When her daughter turns 12, Stephanie Legg-England decides that some pampering is in order.

It’s not easy to run a birthday party for children if you are shy, or if your mother and sisters live too far away to help, or if you want a personal kind of party where someone actually looks into the guests’ eyes and the kids aren’t just put on a conveyor belt where they can be frankfurted, pass-the-parcelled, and lolly-bagged.

For the past 10 years, I have experienced all of these difficulties – for all of 20 birthday parties. But this year, when it came to planning a party for my youngest child, I had a helper: her older sister who was able to think about parties from both a child’s point of view and an adult’s point of view – and she was ready to roll up her sleeves.

Between the two of us, and drawing inspiration from the terms ‘girls’ night’ and ‘nail polish’, we came up with a winning formula for my youngest daughter’s 12th birthday party: we would invite four of my daughter’s girlfriends and four of my adult girlfriends for a makeover party.

The essentials, we decided, were a stack of nail polish, a few wigs borrowed from a friend who had chemo last year, a couple of clothes racks dripping with the most interesting items from several ladies’ wardrobes (including, importantly, some ritzy jackets, sleek dresses, berets, gloves and sunglasses), and a corner of the lounge room draped in purple and navy rugs and sheets – the backdrop for a glamour photo shoot.

As people arrived at the party, we started with the unwrapping of presents, a few ‘before’ photos, and a delivery of pizza.

Then, it was time to wash hands and have a turn at the nail polish station. After that, each of the adults took a child under her wing and helped her to get dressed up.

I think my girlfriends enjoyed this as much as the younger guests. We added wigs (we wore bits of stockings on our heads to keep our own hair in place – along with any possible head lice), and it was time to recline on the purple and blue drapery, looking very glamorous indeed.

By the end of the second hour, the kids were tired of makeovers, and it was time for the birthday cake. Then, while the kids watched movies, my girlfriends and I gossiped over a cup of tea in the kitchen.

“You’re brave,” one mother had said to me early on, “having a party run for three hours instead of two.” And it’s true that I couldn’t feel my feet most of the time, my fingers trembled and I was on the verge of a migraine from start to finish. But the kids had a great time, and so did my girlfriends.

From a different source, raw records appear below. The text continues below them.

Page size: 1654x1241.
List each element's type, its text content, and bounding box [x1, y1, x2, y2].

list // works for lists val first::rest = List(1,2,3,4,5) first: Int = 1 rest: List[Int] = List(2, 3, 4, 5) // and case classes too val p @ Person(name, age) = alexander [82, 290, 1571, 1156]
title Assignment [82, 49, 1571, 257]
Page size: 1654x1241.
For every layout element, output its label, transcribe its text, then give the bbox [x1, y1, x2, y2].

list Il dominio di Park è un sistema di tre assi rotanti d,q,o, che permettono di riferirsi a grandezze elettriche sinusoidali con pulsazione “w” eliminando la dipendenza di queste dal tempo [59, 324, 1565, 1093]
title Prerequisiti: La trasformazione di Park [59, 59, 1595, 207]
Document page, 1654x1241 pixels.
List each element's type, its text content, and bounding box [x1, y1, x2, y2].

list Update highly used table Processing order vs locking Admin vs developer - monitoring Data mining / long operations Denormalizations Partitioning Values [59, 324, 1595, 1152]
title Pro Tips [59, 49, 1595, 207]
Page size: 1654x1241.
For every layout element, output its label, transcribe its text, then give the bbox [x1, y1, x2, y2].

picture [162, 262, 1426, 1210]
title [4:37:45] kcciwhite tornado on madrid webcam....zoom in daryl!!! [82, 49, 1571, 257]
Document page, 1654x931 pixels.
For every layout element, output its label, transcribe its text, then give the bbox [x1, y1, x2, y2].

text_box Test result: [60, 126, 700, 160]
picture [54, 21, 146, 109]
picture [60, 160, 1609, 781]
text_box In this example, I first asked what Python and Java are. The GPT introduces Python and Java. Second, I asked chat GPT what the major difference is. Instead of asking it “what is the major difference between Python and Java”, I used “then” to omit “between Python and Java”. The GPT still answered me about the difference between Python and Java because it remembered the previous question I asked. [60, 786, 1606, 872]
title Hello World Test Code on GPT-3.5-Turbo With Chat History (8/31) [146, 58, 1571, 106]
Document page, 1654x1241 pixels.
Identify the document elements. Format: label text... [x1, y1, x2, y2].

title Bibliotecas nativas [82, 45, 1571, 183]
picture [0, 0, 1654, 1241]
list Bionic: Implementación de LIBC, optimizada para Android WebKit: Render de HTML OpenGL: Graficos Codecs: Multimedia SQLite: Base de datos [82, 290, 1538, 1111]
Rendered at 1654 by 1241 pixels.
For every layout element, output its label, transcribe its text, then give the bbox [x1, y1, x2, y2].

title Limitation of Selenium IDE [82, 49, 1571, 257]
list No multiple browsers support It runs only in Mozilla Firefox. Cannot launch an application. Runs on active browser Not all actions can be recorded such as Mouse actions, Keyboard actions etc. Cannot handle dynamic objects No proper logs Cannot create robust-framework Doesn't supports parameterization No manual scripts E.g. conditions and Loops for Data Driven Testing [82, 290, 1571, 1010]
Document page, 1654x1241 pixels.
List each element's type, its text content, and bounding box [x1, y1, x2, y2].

We sent them all home, young and old, with a little gift bag – emphatically not a lolly bag, but one of the smallest gift bags you can get from the bargain shop, holding a small number of wrapped chocolates, some mini toiletries and hair clips. My older daughter and I didn’t forget to make gift bags for ourselves, too, to give ourselves a pat on the back at the end of the evening. I was especially keen to give her a pat, as it was she who was our photographer and makeover consultant throughout.

Sometimes, you hit upon a formula that works. And I think we also tapped into a much bigger truth: that when you turn up at a party, it really is nice to get some individual attention and be made to feel special.